Instruction ▸ Could you write out, word for word, the lines starting at the one containing "本来の自分の声を聞き、その理想を現実化するためのスクール(半年間)" and ending at the one containing "Vis på kort", with the pictures left out?

Data collected:
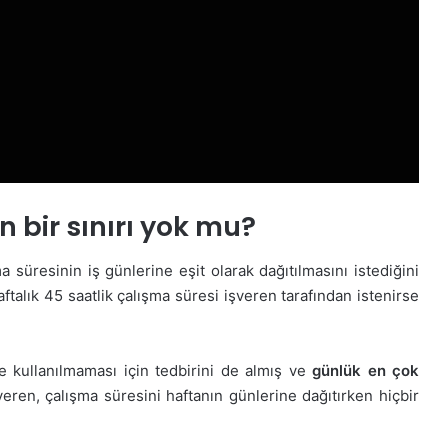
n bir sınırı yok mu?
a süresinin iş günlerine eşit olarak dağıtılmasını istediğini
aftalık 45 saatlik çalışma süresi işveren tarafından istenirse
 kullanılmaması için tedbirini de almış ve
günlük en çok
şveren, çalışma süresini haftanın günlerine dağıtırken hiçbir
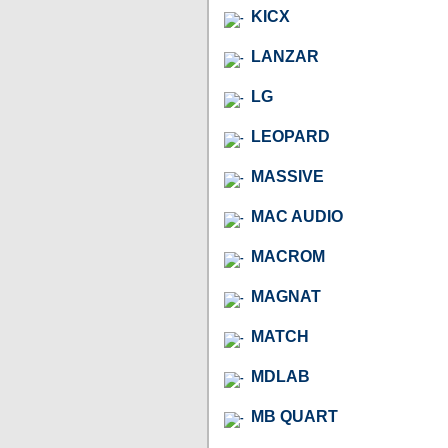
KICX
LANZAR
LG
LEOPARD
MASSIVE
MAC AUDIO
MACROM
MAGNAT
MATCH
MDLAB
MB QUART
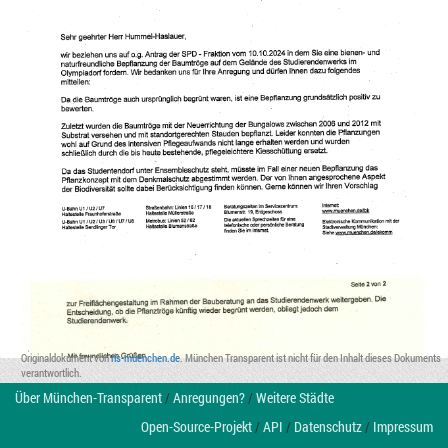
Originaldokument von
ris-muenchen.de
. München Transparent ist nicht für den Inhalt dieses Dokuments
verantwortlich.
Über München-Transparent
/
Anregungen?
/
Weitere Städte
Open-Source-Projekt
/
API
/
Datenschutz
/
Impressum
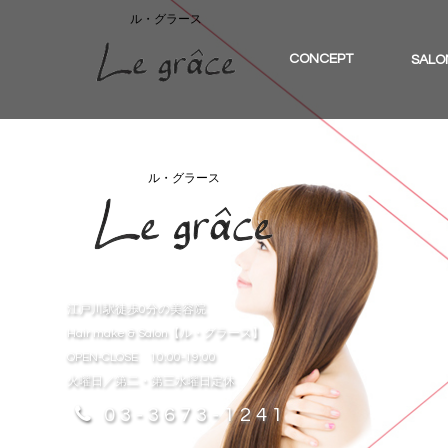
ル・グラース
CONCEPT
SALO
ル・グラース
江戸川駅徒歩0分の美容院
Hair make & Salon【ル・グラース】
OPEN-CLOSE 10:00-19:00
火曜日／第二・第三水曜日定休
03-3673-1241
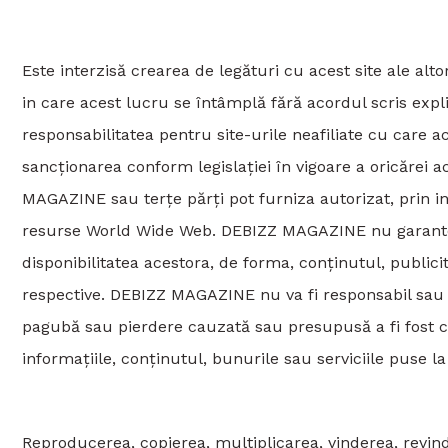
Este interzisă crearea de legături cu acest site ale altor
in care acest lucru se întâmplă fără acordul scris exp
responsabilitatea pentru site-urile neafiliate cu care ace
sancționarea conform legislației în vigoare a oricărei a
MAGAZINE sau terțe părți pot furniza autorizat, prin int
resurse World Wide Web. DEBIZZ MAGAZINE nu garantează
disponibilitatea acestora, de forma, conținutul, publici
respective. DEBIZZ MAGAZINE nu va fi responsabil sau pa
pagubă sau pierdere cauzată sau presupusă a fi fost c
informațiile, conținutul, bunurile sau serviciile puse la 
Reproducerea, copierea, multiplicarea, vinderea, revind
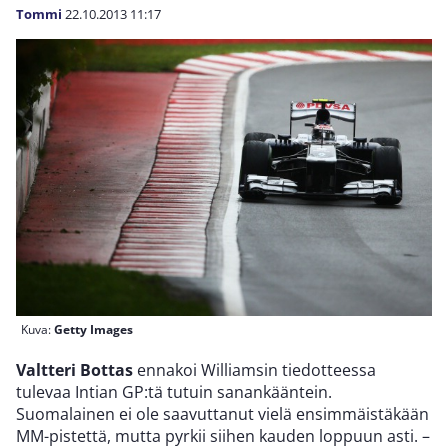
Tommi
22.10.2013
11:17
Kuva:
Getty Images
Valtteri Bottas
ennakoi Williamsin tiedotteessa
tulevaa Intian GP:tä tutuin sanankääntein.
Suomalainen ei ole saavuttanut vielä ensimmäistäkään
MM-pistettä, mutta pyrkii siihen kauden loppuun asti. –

--

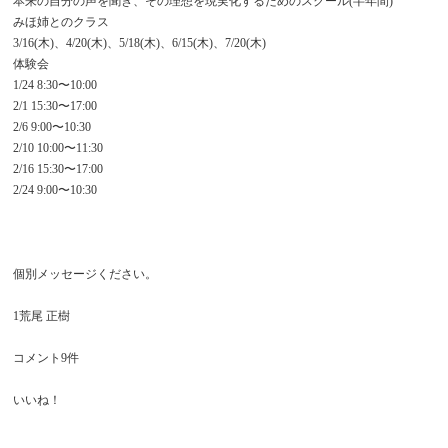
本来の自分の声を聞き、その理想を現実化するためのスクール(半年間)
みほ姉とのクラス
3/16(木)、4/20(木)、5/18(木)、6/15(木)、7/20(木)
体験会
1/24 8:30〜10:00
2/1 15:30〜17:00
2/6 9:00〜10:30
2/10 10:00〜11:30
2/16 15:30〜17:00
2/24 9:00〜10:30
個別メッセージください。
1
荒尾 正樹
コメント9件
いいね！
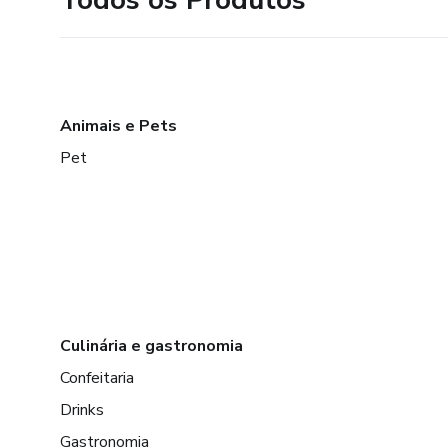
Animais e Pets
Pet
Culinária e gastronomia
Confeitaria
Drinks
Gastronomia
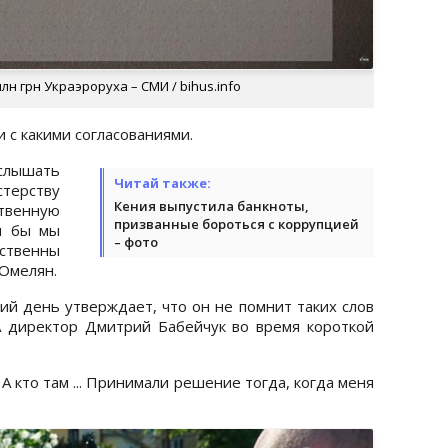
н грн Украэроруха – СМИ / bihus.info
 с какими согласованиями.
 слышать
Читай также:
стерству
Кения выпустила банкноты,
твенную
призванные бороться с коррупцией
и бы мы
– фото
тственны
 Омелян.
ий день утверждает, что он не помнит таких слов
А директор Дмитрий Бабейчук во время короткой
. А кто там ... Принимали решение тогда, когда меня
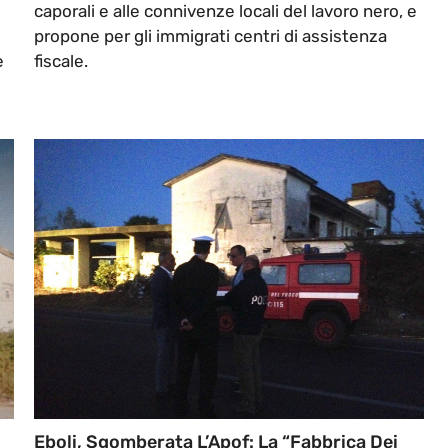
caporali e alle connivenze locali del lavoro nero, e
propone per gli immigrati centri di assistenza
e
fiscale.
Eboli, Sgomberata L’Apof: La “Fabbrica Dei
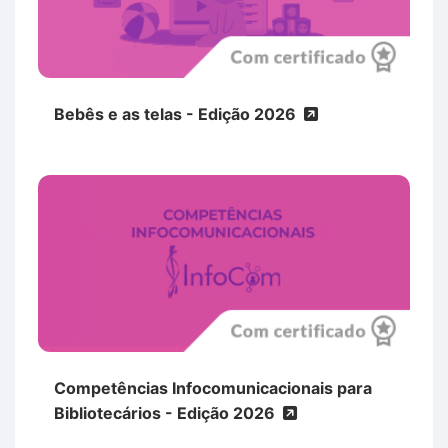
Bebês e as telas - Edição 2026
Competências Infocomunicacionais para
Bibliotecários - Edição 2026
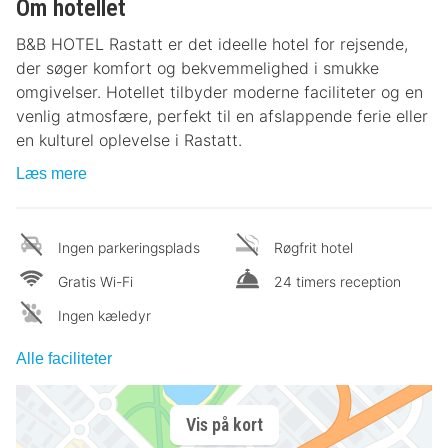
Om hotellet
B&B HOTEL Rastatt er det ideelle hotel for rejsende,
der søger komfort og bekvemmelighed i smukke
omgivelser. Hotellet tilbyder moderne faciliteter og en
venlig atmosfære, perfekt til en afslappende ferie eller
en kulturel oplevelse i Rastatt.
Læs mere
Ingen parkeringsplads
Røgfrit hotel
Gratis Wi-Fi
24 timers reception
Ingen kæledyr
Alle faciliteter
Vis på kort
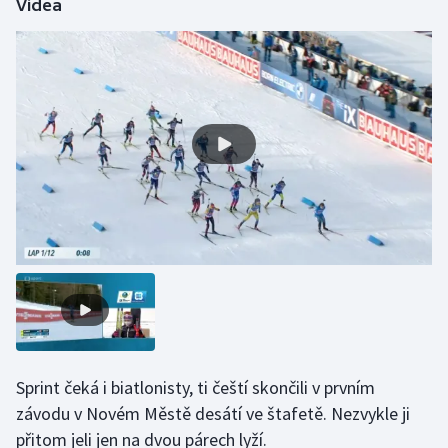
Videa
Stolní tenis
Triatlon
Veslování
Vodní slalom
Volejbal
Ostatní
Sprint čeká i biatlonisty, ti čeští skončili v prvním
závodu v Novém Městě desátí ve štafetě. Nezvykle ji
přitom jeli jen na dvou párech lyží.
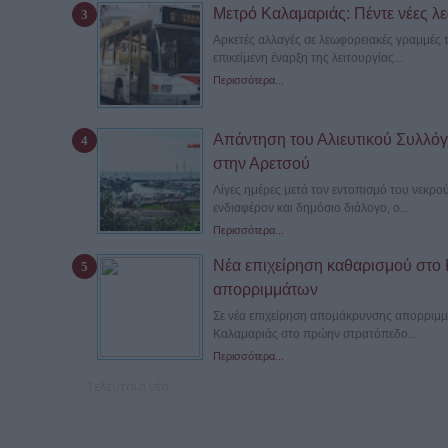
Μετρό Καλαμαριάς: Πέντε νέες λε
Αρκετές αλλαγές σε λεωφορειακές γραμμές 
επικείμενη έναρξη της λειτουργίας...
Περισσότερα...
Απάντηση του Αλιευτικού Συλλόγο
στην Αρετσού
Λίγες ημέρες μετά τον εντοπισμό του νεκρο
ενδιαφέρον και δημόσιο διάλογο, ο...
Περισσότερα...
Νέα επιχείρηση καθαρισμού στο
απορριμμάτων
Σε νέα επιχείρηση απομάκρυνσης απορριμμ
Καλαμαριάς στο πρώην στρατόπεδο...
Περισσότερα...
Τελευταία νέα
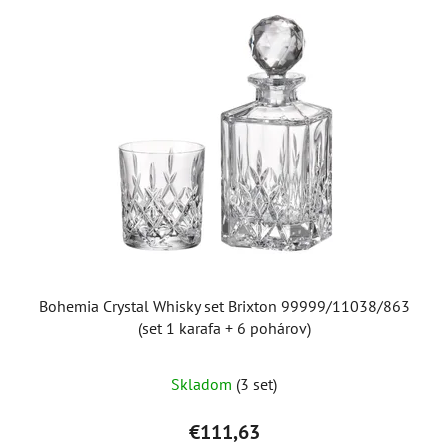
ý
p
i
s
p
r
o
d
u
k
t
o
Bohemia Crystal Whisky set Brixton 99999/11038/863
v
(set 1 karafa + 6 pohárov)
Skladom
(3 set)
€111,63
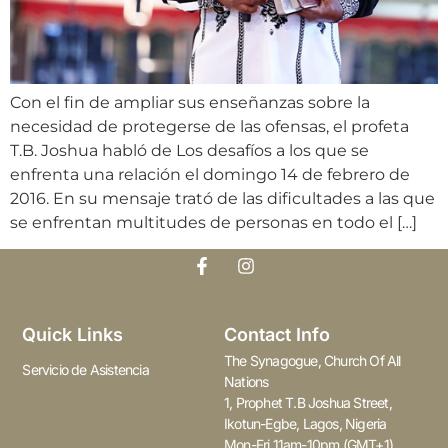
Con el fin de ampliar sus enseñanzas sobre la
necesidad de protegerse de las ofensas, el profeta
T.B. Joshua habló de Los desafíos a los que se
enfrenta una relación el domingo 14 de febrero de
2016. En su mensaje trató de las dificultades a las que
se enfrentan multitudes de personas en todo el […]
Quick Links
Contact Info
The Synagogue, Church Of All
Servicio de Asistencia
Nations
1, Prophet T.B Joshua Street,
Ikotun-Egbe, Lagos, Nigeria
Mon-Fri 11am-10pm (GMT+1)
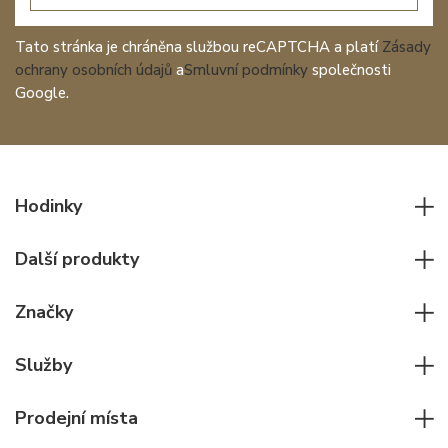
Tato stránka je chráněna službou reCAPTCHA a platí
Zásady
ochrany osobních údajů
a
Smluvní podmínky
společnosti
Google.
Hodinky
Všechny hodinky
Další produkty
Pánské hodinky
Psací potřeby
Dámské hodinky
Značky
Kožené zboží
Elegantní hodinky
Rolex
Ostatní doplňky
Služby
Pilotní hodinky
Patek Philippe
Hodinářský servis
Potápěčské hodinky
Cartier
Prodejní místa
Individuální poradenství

Result ▸
本来の自分の声を聞き、その理想を現実化するためのスクール(半年間)
みほ姉とのクラス
3/16(木)、4/20(木)、5/18(木)、6/15(木)、7/20(木)
体験会
1/24 8:30〜10:00
2/1 15:30〜17:00
2/6 9:00〜10:30
2/10 10:00〜11:30
2/16 15:30〜17:00
2/24 9:00〜10:30
個別メッセージください。
1
荒尾 正樹
コメント9件
いいね！
Animais e Pets
Pet
Culinária e gastronomia
Confeitaria
Drinks
Gastronomia
н грн Украэроруха – СМИ / bihus.info
 с какими согласованиями.
 слышать
Читай также:
стерству
Кения выпустила банкноты,
твенную
призванные бороться с коррупцией
и бы мы
– фото
тственны
 Омелян.
ий день утверждает, что он не помнит таких слов
А директор Дмитрий Бабейчук во время короткой
. А кто там ... Принимали решение тогда, когда меня
caporali e alle connivenze locali del lavoro nero, e
propone per gli immigrati centri di assistenza
e
fiscale.
Eboli, Sgomberata L’Apof: La “Fabbrica Dei
Bebês e as telas - Edição 2026
Competências Infocomunicacionais para
Bibliotecários - Edição 2026
Om hotellet
B&B HOTEL Rastatt er det ideelle hotel for rejsende,
der søger komfort og bekvemmelighed i smukke
omgivelser. Hotellet tilbyder moderne faciliteter og en
venlig atmosfære, perfekt til en afslappende ferie eller
en kulturel oplevelse i Rastatt.
Læs mere
Ingen parkeringsplads
Røgfrit hotel
Gratis Wi-Fi
24 timers reception
Ingen kæledyr
Alle faciliteter
Vis på kort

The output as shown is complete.